------ DATA TO USE ------

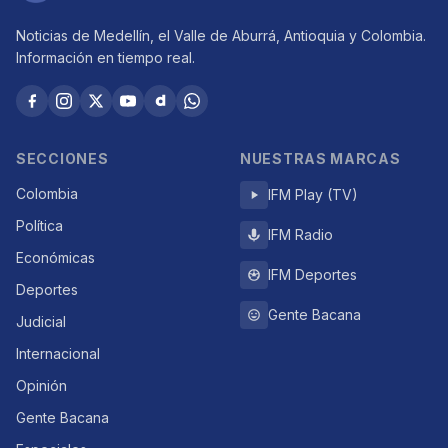
Noticias de Medellín, el Valle de Aburrá, Antioquia y Colombia.
Información en tiempo real.
SECCIONES
NUESTRAS MARCAS
Colombia
IFM Play (TV)
Política
IFM Radio
Económicas
IFM Deportes
Deportes
Gente Bacana
Judicial
Internacional
Opinión
Gente Bacana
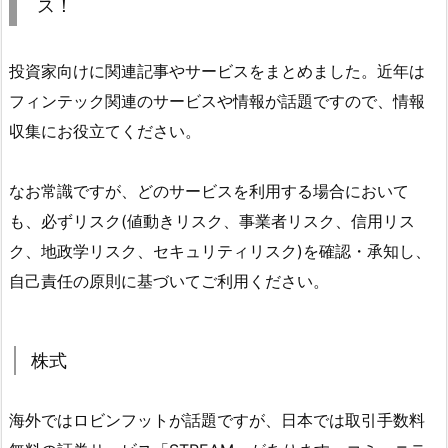
ス！
投資家向けに関連記事やサービスをまとめました。近年は
フィンテック関連のサービスや情報が話題ですので、情報
収集にお役立てください。
なお常識ですが、どのサービスを利用する場合において
も、必ずリスク(値動きリスク、事業者リスク、信用リス
ク、地政学リスク、セキュリティリスク)を確認・承知し、
自己責任の原則に基づいてご利用ください。
株式
海外ではロビンフットが話題ですが、日本では取引手数料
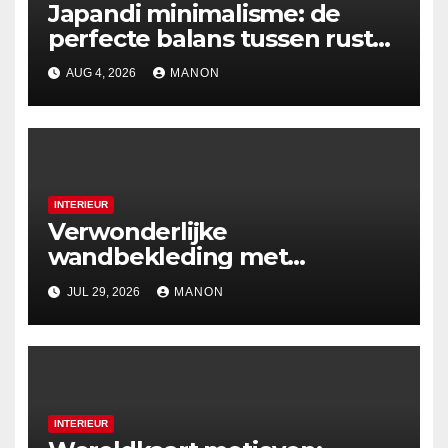
Japandi minimalisme: de
perfecte balans tussen rust
en esthetiek
AUG 4, 2026
MANON
INTERIEUR
Verwonderlijke
wandbekleding met
holografische effecten
JUL 29, 2026
MANON
INTERIEUR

------

WHAT THE TASK REQUIRES -
Scan the listing and report each line where the word "Colombia" shows up.

EXERCISE SOLUTION -
Noticias de Medellín, el Valle de Aburrá, Antioquia y Colombia.
Colombia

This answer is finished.